In recent years, the world has seen a rapid increase in the use of social media platforms by violent extremists. Hate groups espousing radical ideologies have been using online platforms to communicate, disseminate propaganda, and in some cases, plan violent acts. In response, social media companies have upped their efforts to take down content and prevent the spread of hate speech on their platforms. While these actions reduced the availability of extremist content on mainstream social media, little is known about what happens to suspended individuals after being deplatformed. This project sheds light on the effects of deplatforming among online communities affiliated with the far-right in the United States. Analyzing unique cross-platform data that includes information on individuals who have accounts both on Twitter (a mainstream platform) and Gab (a fringe platform favored by far-right extremists), I find that Twitter suspensions increase engagement with hate speech on Gab. I discuss several approaches that can help mitigate radicalization on fringe platforms.
Matthijs Rooduijn (University of Amsterdam)
“Affective polarization and the populist radical right: Creating the hating?” (with Eelco Harteveld, Philipp Mendoza)
Do populist radical right (PRR) parties fuel affective polarization? If yes, how and under which circumstances? Based on a comparative cross-country analysis covering 103 elections in 28 countries and an examination of longitudinal data from the Netherlands, we show that PRR parties occupy a particular position in the affective political landscape because they both radiate and receive high levels of dislike. In other words, supporters of PRR parties are uniquely (and homogeneously) negative about (supporters of) mainstream parties and vice versa. Our analyses suggest that these high levels of antipathy are most likely due to the combination of these parties’ nativism and populism – two different forms of ingroup-outgroup thinking. Our findings also indicate that PRR parties’ electoral successes, and to a much lesser extent their participation in office, can make these parties more disliked – but this only holds for supporters of mainstream left and green parties. Our findings imply that the consequences of the rise of the PRR are even more far-reaching than previously assumed.

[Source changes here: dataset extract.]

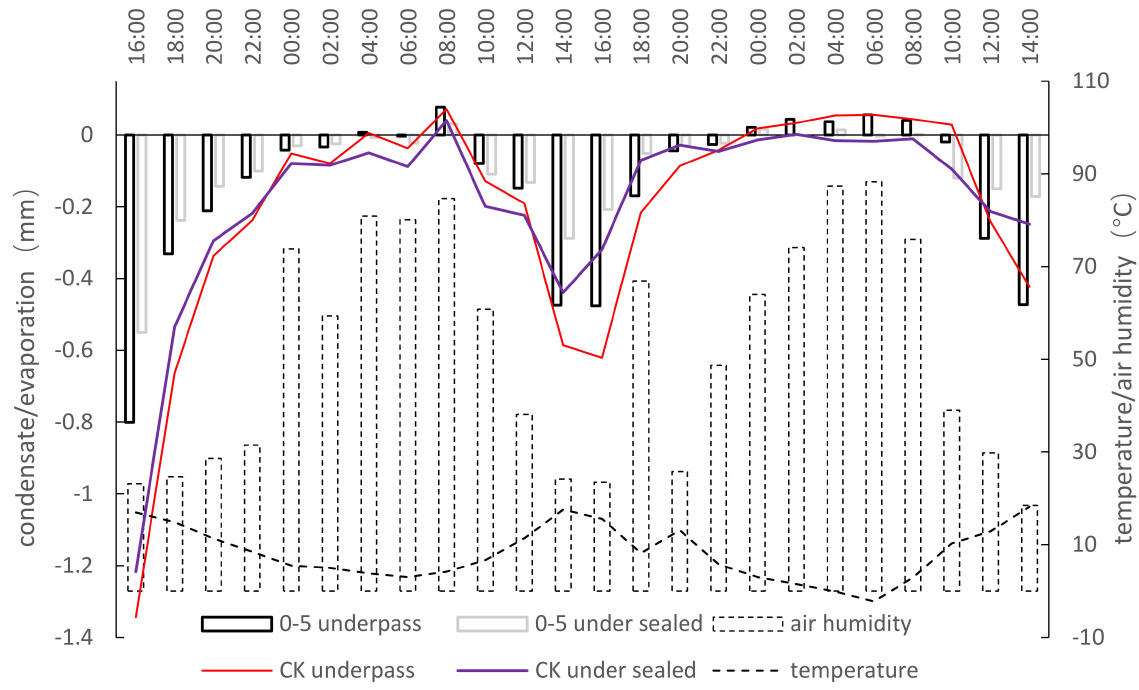
Figure 3. Condensate generation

Milan Svolik (Yale University)
“Voting Against Autocracy”
When and how do voters punish politicians for subverting democracy? We develop a conceptual framework that differentiates between three mechanisms: vote switching, backlash, and disenchantment. The first mechanism entails defection by voters from a party that undermines democracy to one that does not; the latter two mechanisms entail transitions between voting and abstention. We estimate the magnitude of each mechanism by combining evidence from a series of original survey experiments, traditional surveys, and a quasi-experiment afforded by the re-run of the 2019 Istanbul mayoral election, in which the governing party attempted to overturn the result of an election that it had lost. We find that backlash and disenchantment serve as a democratic check as much as does vote switching, with each mechanism arising from a different segment of the electorate. Both persuasion and mobilization are viable tools for curbing the authoritarian tendencies of elected politicians.